Emerging solutions, such as CrowdStrike's, validate each agent action in real time based on who owns it, who invokes it, and the device's risk posture. However, adoption is nascent: only one-third of companies have fully managed identities. This creates a significant security gap, especially in regulated sectors like finance, healthcare, and government, where audit and compliance requirements are strict. The VentureBeat survey also reveals that companies with higher agent security maturity are those that have already assigned unique identities with minimal scope to each agent.
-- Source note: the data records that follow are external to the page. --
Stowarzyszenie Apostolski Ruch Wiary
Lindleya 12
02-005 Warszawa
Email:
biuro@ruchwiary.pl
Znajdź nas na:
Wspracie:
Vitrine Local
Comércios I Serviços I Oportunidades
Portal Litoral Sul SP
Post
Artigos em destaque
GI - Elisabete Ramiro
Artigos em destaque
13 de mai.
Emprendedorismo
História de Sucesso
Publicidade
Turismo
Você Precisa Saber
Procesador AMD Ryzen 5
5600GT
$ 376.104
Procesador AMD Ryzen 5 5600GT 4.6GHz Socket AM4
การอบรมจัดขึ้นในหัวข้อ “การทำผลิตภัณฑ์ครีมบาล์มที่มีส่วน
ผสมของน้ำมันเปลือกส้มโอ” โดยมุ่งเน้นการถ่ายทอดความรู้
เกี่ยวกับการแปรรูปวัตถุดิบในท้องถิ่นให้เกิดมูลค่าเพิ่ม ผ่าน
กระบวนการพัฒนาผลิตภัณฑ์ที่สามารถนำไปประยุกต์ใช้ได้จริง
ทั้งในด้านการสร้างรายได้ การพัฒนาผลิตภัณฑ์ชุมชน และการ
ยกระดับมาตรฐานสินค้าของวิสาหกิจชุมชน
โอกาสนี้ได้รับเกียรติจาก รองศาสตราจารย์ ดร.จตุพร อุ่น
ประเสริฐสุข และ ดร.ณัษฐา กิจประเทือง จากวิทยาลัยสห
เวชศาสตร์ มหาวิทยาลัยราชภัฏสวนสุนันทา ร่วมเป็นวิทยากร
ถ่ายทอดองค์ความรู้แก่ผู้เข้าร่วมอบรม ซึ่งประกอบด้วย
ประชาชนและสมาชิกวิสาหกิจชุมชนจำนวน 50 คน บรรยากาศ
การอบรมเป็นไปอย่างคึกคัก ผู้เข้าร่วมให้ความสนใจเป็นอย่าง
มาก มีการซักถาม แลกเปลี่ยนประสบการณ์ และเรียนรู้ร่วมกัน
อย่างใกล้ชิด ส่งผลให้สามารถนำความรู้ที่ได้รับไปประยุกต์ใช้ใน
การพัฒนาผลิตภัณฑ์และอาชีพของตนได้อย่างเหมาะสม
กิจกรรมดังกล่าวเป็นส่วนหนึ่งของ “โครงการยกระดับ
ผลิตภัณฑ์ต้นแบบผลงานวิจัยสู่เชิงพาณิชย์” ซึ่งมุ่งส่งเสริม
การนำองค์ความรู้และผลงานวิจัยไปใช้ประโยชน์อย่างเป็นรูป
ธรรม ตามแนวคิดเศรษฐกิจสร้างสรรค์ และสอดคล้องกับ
The market impact is clear: security vendors that integrate non-human identity management (NHIM) into their platforms will have a competitive advantage. Startups offering specialized solutions, like Astrix Security, are being acquired at high prices, indicating that the market considers this area critical. For companies, investing in NHIM is not optional but a necessity to avoid incidents that could cost millions in fines, reputational damage, and operational harm.
What should readers know?
If your company deploys AI agents, you should immediately audit how credentials are managed. Shared API keys are a critical attack vector. The market trend points to non-human identity management solutions as the standard. Investing in these tools now can prevent major incidents. The VentureBeat survey also reveals that companies with higher agent security maturity are those that have already assigned unique identities with minimal scope to each agent. The path to security begins with eliminating shared credentials.
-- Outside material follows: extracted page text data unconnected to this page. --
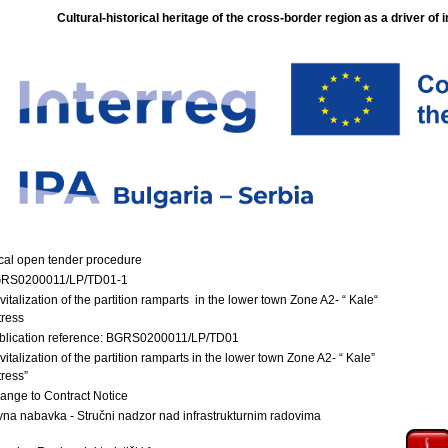
Cultural-historical heritage of the cross-border region as a driver of
cal open tender procedure
RS0200011/LP/TD01-1
vitalization of the partition ramparts in the lower town Zone A2- “ Kale“
tress
blication reference: BGRS0200011/LP/TD01
vitalization of the partition ramparts in the lower town Zone A2- “ Kale”
tress”
ange to Contract Notice
vna nabavka - Stručni nadzor nad infrastrukturnim radovima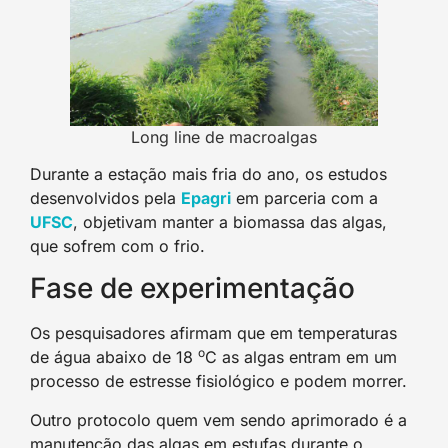
Long line de macroalgas
Durante a estação mais fria do ano, os estudos
desenvolvidos pela
Epagri
em parceria com a
UFSC
, objetivam manter a biomassa das algas,
que sofrem com o frio.
Fase de experimentação
Os pesquisadores afirmam que em temperaturas
o
de água abaixo de 18
C as algas entram em um
processo de estresse fisiológico e podem morrer.
Outro protocolo quem vem sendo aprimorado é a
manutenção das algas em estufas durante o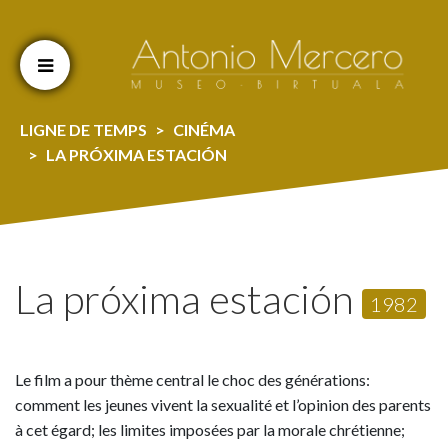
Cookien konfigurazioa aldatu
LIGNE DE TEMPS
CINÉMA
LA PRÓXIMA ESTACIÓN
La próxima estación
1982
Le film a pour thème central le choc des générations:
comment les jeunes vivent la sexualité et l’opinion des parents
à cet égard; les limites imposées par la morale chrétienne;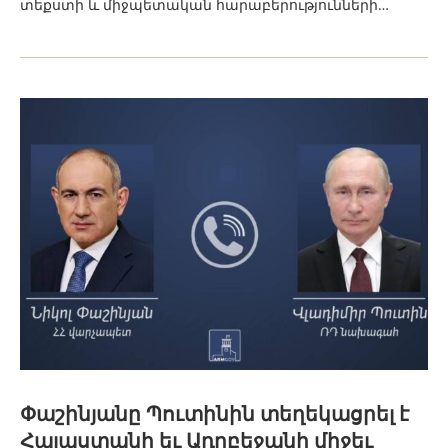
տեքստի և միջպետական հարաբերությունների…
Փաշինյանը Պուտինին տեղեկացրել է
Հայաստանի եւ Ադրբեջանի միջեւ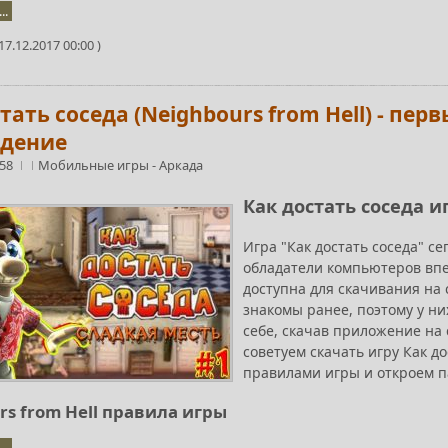
..
7.12.2017 00:00 )
тать соседа (Neighbours from Hell) - перв
дение
:58
Мобильные игры
-
Аркада
Как достать соседа и
Игра "Как достать соседа" с
обладатели компьютеров впе
доступна для скачивания на
знакомы ранее, поэтому у н
себе, скачав приложение на 
советуем скачать игру Как д
правилами игры и откроем п
rs from Hell правила игры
Practical recommendations: (1) Conduct an inventory of all AI agents and the credentials they use. (2) Implement a non-human identity management system that assigns each agent a unique identity with minimal permissions. (3) Establish key rotation policies and continuous activity monitoring. (4) Evaluate solutions like CrowdStrike Continuous Identity for AI Agents or similar. (5) Train the security team on the specific risks of AI agents, which differ from traditional human identity risks.
The future of enterprise security will depend on the ability to manage non-human identities with the same rigor as human ones. The VentureBeat survey is a wake-up call: 69% of companies are already exposed, and 54% have suffered incidents. Ignoring this problem is not an option.